His company has trained 300 local guides and ten drone pilots. Pilot Pedro Lucas, 19, said he had few prospects before this job “changed” his life. “I earn a good amount of money and it would be good if more people from the favela had the same opportunity.”
The owners of 26 rooftops and terraces in Rocinha and neighboring Vidigal also charge for allowing tourist visits.
An exotic contrast
Tourism in Rio, famous above all for its beaches, Carnival, or Christ the Redeemer, has skyrocketed recently. The government tourism agency Embratur said that in January alone there were nearly 290,000 international visitors, a record figure. In February, Na Favela Turismo recorded 41,000 visitors in Rocinha and Vidigal.
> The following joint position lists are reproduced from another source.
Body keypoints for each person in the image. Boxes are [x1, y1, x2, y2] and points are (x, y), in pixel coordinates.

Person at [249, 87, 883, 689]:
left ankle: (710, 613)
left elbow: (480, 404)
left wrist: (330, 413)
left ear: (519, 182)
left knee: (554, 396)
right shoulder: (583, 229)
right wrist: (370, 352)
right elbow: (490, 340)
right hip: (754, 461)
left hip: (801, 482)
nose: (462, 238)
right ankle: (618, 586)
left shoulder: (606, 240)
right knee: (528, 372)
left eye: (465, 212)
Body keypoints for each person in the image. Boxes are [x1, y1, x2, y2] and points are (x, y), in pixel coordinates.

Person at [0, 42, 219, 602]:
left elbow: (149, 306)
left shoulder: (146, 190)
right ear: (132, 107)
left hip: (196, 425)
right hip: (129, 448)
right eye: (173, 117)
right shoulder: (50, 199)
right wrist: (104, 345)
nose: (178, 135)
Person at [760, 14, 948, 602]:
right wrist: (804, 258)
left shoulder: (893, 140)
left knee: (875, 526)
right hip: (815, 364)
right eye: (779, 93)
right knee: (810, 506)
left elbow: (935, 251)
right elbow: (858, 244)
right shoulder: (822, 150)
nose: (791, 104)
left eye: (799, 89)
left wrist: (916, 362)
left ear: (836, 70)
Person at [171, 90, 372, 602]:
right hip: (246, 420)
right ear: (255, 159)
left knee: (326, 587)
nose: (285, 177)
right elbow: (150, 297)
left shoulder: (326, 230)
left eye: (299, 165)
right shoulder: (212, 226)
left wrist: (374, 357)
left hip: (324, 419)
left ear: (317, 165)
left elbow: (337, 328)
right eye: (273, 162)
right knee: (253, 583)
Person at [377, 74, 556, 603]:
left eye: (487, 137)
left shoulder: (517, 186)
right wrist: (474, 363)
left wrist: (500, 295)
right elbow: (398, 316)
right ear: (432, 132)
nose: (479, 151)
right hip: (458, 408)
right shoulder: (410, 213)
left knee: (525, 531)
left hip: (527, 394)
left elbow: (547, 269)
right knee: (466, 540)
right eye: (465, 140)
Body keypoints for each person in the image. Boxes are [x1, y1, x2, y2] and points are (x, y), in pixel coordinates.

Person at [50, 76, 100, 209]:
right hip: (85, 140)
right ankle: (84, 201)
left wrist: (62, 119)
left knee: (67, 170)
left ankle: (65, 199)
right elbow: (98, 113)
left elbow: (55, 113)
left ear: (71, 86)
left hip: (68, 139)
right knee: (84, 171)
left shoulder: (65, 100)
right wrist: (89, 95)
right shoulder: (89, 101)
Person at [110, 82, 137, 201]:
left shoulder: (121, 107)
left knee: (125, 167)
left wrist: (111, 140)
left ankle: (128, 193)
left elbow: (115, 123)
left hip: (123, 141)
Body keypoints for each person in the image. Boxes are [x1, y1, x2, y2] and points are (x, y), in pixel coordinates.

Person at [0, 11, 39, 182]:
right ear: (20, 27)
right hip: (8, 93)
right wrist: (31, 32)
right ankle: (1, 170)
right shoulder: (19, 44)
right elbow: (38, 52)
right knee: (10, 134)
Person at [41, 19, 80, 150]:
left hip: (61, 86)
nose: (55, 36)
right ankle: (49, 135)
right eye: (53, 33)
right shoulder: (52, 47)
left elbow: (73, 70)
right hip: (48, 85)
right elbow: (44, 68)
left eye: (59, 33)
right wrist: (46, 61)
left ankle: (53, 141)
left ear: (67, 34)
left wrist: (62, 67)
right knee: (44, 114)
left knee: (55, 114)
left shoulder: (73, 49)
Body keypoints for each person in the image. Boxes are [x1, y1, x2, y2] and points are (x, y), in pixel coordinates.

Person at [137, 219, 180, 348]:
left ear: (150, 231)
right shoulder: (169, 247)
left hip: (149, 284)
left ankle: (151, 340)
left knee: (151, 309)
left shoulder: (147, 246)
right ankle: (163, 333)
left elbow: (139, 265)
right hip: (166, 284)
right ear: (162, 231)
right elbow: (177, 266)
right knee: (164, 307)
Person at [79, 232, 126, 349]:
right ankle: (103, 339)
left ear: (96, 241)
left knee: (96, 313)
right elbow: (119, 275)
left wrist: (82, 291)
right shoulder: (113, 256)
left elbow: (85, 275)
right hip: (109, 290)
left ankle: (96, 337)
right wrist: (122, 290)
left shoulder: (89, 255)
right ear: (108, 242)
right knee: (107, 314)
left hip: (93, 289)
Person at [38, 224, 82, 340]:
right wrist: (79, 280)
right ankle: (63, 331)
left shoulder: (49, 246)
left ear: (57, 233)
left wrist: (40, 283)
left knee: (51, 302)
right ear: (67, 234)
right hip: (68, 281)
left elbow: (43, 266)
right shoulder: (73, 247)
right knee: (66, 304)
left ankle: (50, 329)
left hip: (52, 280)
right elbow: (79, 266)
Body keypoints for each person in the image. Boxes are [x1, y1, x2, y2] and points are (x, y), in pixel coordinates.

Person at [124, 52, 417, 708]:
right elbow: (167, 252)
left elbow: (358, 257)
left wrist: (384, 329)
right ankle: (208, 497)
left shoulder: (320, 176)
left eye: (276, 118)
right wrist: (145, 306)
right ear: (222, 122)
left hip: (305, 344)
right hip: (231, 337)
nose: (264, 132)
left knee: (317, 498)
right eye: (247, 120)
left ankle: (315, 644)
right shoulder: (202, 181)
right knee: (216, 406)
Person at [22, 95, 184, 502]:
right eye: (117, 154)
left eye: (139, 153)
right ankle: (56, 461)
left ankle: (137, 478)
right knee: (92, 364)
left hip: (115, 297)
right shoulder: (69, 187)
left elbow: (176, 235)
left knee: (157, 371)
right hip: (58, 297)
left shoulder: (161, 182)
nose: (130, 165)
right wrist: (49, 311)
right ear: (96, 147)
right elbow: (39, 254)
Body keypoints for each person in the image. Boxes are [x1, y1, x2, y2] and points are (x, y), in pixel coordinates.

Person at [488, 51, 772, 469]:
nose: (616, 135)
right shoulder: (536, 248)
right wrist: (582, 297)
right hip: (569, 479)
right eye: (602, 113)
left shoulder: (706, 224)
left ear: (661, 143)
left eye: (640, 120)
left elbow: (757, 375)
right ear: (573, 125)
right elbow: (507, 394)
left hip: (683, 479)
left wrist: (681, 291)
Claudiane Pereira dos Santos, a 50-year-old domestic worker, celebrates the tourist “fever.” “People immediately associate (Rocinha) with crime. And it’s not like that. There are a lot of hardworking people, wonderful people.” “I recognize that some residents see this as a legitimate source of income,” says Cecilia Olliveira, executive director of the Instituto Fogo Cruzado, which monitors armed violence in low-income communities.
“The problem arises when the favela stops being a vibrant and complex neighborhood traversed by inequalities and simply becomes an exotic contrast or the backdrop for impactful content,” she laments.